Resumo:
We prove that high simulated performance is easily achievable after backtesting a relatively small number of alternative strategy configurations, a practice we denote “backtest overfitting”. The higher the number of configurations tried, the greater is the probability that the backtest is overfit. Because most financial analysts and academics rarely report the number of configurations tried for a given backtest, investors cannot evaluate the degree of overfitting in most investment proposals.
The implication is that investors can be easily misled into allocating capital to strategies that appear to be mathematically sound and empirically supported by an outstanding backtest. Under memory effects, backtest overfitting leads to negative expected returns out-of-sample, rather than zero performance. This may be one of several reasons why so many quantitative funds appear to fail.

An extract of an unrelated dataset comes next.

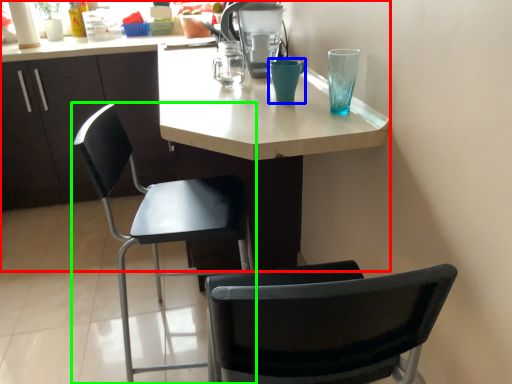
Question: Estimate the real-world distances between objects in this image. Which object is closer to desk (highlighted by a red box), teal (highlighted by a blue box) or chair (highlighted by a green box)?

Choices:
 (A) teal
 (B) chair

Answer: (B)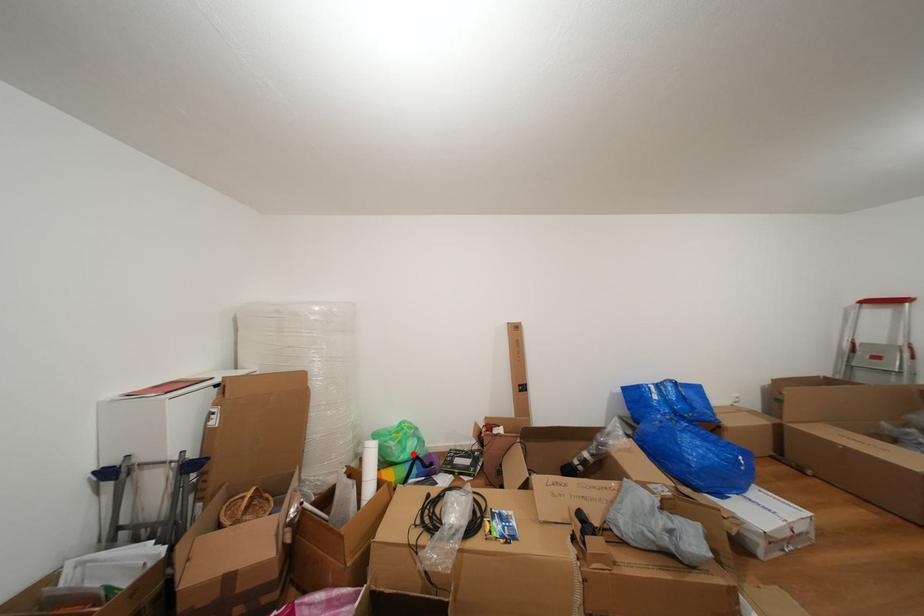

The authors’ argument is that, by failing to apply mathematical rigour to their methods, many purveyors of quantitative investment strategies are, deliberately or negligently, misleading clients.
It is reasonable to want to test a promising investment strategy to see how it would have performed in the past. The trap comes when one keeps tweaking the strategy until it neatly fits the historical data. Intuitively, one might think one has finally hit upon the most successful investment strategy; in fact, one is likely to have hit only upon a statistical fluke, a false positive.
This is the problem of “over-fitting”, and even checks against it – such as testing in a second, discrete historical data set – will continue to throw up many false positives, the mathematicians argue.
Do not despair. The paper does not conclude that history is bunk, just that backtesting ought to require more statistical thought than investment managers need to display to make a sale to investors.